Given data: Begin

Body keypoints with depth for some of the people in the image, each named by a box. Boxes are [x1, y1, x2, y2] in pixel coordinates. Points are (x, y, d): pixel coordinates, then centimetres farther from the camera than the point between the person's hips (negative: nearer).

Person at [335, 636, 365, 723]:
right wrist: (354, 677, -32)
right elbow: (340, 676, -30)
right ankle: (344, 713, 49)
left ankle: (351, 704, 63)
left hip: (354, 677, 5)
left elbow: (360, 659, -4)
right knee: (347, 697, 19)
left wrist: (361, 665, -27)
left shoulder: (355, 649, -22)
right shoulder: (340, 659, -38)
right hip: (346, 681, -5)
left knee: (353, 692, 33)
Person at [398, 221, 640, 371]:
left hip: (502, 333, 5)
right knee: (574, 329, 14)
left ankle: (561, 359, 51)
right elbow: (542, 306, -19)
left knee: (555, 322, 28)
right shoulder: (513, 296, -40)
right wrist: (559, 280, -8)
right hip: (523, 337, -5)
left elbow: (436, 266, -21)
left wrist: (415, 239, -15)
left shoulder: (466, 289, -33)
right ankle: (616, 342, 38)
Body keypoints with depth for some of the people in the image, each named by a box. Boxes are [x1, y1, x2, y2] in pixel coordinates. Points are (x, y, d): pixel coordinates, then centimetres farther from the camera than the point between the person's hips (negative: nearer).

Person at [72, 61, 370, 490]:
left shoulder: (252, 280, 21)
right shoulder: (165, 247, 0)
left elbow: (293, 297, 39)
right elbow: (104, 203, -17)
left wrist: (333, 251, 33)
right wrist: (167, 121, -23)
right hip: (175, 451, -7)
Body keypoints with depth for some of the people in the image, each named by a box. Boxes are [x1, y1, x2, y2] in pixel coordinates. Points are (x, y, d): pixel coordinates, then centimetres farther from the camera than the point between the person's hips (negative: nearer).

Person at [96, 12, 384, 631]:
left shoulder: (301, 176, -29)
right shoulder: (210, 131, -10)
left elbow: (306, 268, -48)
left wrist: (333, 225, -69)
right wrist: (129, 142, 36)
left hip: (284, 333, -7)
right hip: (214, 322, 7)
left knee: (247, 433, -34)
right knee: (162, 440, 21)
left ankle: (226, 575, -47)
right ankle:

Given data: End

What is expected =
Write out all the entries above again, replacing every "wrist" with "hand" and changing nothing else.

Result for this exercise =
Body keypoints with depth for some of the people in the image, each named by a box. Boxes are [x1, y1, x2, y2] in pixel coordinates. Points are (x, y, d): pixel coordinates, then centimetres farther from the camera than the point between the person's hips (negative: nearer).

Person at [335, 636, 365, 723]:
right hand: (354, 677, -32)
right elbow: (340, 676, -30)
right ankle: (344, 713, 49)
left ankle: (351, 704, 63)
left hip: (354, 677, 5)
left elbow: (360, 659, -4)
right knee: (347, 697, 19)
left hand: (361, 665, -27)
left shoulder: (355, 649, -22)
right shoulder: (340, 659, -38)
right hip: (346, 681, -5)
left knee: (353, 692, 33)
Person at [398, 221, 640, 371]:
left hip: (502, 333, 5)
right knee: (574, 329, 14)
left ankle: (561, 359, 51)
right elbow: (542, 306, -19)
left knee: (555, 322, 28)
right shoulder: (513, 296, -40)
right hand: (559, 280, -8)
right hip: (523, 337, -5)
left elbow: (436, 266, -21)
left hand: (415, 239, -15)
left shoulder: (466, 289, -33)
right ankle: (616, 342, 38)
Body keypoints with depth for some of the people in the image, each named by a box. Boxes are [x1, y1, x2, y2] in pixel coordinates. Points are (x, y, d): pixel coordinates, then centimetres farther from the camera than the point between the person's hips (negative: nearer).

Person at [72, 61, 370, 490]:
left shoulder: (252, 280, 21)
right shoulder: (165, 247, 0)
left elbow: (293, 297, 39)
right elbow: (104, 203, -17)
left hand: (333, 251, 33)
right hand: (167, 121, -23)
right hip: (175, 451, -7)
Body keypoints with depth for some of the people in the image, each named by a box. Boxes are [x1, y1, x2, y2] in pixel coordinates. Points are (x, y, d): pixel coordinates, then centimetres farther from the camera than the point between the person's hips (negative: nearer).

Person at [96, 12, 384, 631]:
left shoulder: (301, 176, -29)
right shoulder: (210, 131, -10)
left elbow: (306, 268, -48)
left hand: (333, 225, -69)
right hand: (129, 142, 36)
left hip: (284, 333, -7)
right hip: (214, 322, 7)
left knee: (247, 433, -34)
right knee: (162, 440, 21)
left ankle: (226, 575, -47)
right ankle:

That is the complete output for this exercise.